Nour's health has been deteriorating in jail due to a coronary condition, diabetes and high blood pressure complications. He was also subject to unjust and harsh treatment, which led him to go on hunger strike more than once in objection, the statement said. It continued that Nour was banned from writing and prevented from receiving treatment and having an urgent artery operation.
Last May, the Cassation Court rejected Nour's appeal for a retrial. The court verdict dealt a crushing blow to any immediate political aspirations Nour may have. In order for Nour to resume his political career and clear his name, he needs to file a rehabilitation lawsuit six years after his release. What is certain is that Nour would be banned from running in the presidential elections of 2011.
In an interview with The Wall Street Journal published on Monday, US President George Bush said that Mubarak should release Nour: "we were disappointed about Nour," Bush said. Asked whether he thought Mubarak should release Nour, Bush said: "yes, I do, but he'll make those decisions based upon his own laws."
SHORTLY after promising to step down from all leading party posts, the chairman of the Nasserist Party Diaaeddin Dawoud changed his mind.
Party elections are scheduled for next December.
Dawoud's decision to quit his political career came after losing his parliamentary seat for the Nile Delta constituency of Faraskour in last December's parliamentary elections. Moreover, his party failed to secure a single seat in parliament. Dawoud said his loss was due to "flagrant electoral fraud" which marred the elections, and caused him to give up.
However, during a meeting of the Nasserist Party's political bureau on 7 September, Dawoud was pressured by bureau members to reconsider his decision and remain party leader for another six years.
In-party reactions to Dawoud's decision varied; while some welcomed his return, others argued that it would split party ranks and stifle the party's progress.
Hunger strikes denied
MAJOR-General Mahmoud Wagdi, assistant to the minister of interior for prisons, denied on Sunday reports of hunger strikes by political detainees. Wagdi urged journalists to check their facts with the ministry before publishing material related to prisons. He added that the press usually gets such "inaccurate" information from families of detainees following visits.
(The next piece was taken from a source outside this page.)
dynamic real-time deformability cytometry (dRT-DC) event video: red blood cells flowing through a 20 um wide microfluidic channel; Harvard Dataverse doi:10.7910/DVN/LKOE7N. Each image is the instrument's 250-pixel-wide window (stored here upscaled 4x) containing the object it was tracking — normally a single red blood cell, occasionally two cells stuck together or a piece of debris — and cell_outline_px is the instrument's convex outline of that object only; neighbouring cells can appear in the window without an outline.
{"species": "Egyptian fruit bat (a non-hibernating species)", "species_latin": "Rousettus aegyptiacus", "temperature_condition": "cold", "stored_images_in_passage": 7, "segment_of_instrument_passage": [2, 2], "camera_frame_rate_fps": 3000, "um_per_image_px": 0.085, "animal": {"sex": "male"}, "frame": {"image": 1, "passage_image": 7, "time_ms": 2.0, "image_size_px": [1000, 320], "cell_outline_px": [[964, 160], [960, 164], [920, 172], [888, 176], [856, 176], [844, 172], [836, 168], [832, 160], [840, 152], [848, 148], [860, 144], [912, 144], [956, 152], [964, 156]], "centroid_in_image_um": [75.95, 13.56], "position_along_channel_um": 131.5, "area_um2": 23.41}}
The only case of a hunger strike, noted Wagdi, was by a prisoner at the Mazraat Torah prison and is now over.
Wagdi's statement came in response to a report issued earlier by the Egyptian Organisation for Human Rights (EOHR), saying that dozens of detainees -- rounded up more than a year ago on suspicion of having links with militants -- have gone on a hunger strike in protest of their prolonged detention, despite a court ruling ordering their release.
The report sites the cases of 70 detainees and says they have been held since 2004 following an attack on the Khan Al-Khalili Bazaar that killed four (including the culprits), and more than 18 injured. The EOHR said the strike was taking place in a prison in Damanhour city, northeast of Cairo.
The report also called for the release of Mohamed Abdel-Halim Moussa, held in the same prison but in a different case, who suffers serious liver and spleen problems and needs urgent medical treatment. Moussa is held in connection to the Taba and Nuweiba bombings in October, 2004, which killed 34 and injured more than a dozen. (see p. 4)
A FOUR-vehicle collision in southern Cairo on Saturday killed 13 and injured 10 others, police sources said. A truck and a mini-bus crashed on a single-lane highway, and then two speeding trucks barrelled into the first two vehicles.
The accident occurred close to the southern city of Assiut, and the injured were taken to a nearby hospital, the official added.
Accidents occur frequently on Egyptian roads, which are often poorly maintained and where traffic regulations are not stringently applied.